The 73m high and 120m wide structure required highly specific concretes. Teams developed about 10 formulations, including installation of 70-tonne nuclear doors to shield staff and the environment from fusion-generated radiation.
The doors were designed by Vinci Energies subsidiary Cegelec and manufactured by Sommer in Germany before being shipped to the site at Saint Paul lez Durance/Cadarache.
Steel reinforcement required densities rarely used on projects of this scale – up to 10 times the density of an apartment building wall.
The Tokamak Machine
Unlike traditional nuclear plants, which generate power that splits atoms inside fission reactors, ITER, using the Tokamak Machine, aims to fuse atoms together at 150 million degrees Celsius, a temperature 10 times hotter than the sun.

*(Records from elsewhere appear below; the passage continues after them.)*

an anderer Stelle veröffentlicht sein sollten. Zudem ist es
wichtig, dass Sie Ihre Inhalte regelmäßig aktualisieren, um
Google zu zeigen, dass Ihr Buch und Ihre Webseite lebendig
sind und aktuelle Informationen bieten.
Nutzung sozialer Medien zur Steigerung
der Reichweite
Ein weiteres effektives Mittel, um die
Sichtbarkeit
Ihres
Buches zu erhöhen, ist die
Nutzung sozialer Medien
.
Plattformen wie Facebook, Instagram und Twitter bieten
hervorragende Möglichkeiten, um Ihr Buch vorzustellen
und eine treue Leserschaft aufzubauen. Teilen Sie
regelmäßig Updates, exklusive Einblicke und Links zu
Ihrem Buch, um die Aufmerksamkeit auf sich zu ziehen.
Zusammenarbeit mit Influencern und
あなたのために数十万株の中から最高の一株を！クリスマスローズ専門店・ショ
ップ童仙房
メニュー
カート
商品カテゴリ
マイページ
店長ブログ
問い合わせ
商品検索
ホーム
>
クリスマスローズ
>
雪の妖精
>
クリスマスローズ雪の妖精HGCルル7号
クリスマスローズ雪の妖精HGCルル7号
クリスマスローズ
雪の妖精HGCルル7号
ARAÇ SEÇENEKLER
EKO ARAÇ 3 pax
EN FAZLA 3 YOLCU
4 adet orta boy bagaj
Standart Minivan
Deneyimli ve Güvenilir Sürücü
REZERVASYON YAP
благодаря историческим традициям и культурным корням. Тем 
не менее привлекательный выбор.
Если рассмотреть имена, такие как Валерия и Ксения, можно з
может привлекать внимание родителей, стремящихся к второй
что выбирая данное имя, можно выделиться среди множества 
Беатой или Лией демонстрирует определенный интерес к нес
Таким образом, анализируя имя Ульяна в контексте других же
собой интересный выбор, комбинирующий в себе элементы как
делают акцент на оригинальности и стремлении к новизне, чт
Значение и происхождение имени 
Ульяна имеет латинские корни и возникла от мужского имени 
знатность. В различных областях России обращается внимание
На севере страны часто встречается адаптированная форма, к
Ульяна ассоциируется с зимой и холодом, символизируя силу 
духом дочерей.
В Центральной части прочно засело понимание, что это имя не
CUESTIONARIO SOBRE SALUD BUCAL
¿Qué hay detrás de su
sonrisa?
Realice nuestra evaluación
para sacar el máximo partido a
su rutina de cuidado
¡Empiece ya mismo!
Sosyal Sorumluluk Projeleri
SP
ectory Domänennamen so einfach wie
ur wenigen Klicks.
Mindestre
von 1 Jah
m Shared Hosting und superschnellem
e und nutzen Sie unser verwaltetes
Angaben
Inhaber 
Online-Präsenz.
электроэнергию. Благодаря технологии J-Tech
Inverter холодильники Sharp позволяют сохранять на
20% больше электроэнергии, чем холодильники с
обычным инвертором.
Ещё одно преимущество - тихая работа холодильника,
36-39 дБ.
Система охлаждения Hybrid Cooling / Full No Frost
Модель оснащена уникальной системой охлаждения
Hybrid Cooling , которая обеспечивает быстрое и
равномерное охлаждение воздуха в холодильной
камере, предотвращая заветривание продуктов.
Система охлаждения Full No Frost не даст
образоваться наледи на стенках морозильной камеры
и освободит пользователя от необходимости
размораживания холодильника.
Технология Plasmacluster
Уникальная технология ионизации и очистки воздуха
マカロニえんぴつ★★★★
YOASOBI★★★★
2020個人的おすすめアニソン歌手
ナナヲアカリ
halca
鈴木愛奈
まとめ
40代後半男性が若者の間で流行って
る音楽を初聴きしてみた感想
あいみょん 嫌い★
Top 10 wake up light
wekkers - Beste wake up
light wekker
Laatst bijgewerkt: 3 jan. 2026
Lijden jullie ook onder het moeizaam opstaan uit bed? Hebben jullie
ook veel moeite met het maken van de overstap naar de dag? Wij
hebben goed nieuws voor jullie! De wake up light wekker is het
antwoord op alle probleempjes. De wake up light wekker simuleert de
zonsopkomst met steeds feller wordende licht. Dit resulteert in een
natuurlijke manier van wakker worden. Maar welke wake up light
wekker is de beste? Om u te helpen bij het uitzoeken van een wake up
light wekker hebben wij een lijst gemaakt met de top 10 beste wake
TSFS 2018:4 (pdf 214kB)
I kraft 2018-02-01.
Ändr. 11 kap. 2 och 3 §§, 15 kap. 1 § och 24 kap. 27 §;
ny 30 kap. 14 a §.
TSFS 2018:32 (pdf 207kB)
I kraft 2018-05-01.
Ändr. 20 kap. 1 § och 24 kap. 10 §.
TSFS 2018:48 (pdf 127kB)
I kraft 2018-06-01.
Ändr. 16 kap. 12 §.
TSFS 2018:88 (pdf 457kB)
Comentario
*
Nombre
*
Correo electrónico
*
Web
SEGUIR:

Lasers and powerful electromagnets are arrayed around a supercooled, doughnut-shaped container to hold superheated plasma in place. The objective is to make the process efficient enough for fusion to be economical, self-sustaining, and safe.
Bigot, a doctor of chemistry and physics who scaled the ranks of France’s atomic energy commission before joining ITER, estimates the machine will ultimately contain about 10 times the amount of steel in the Eiffel Tower.
ITER hopes to maintain its ambitious First Plasma target in 2025.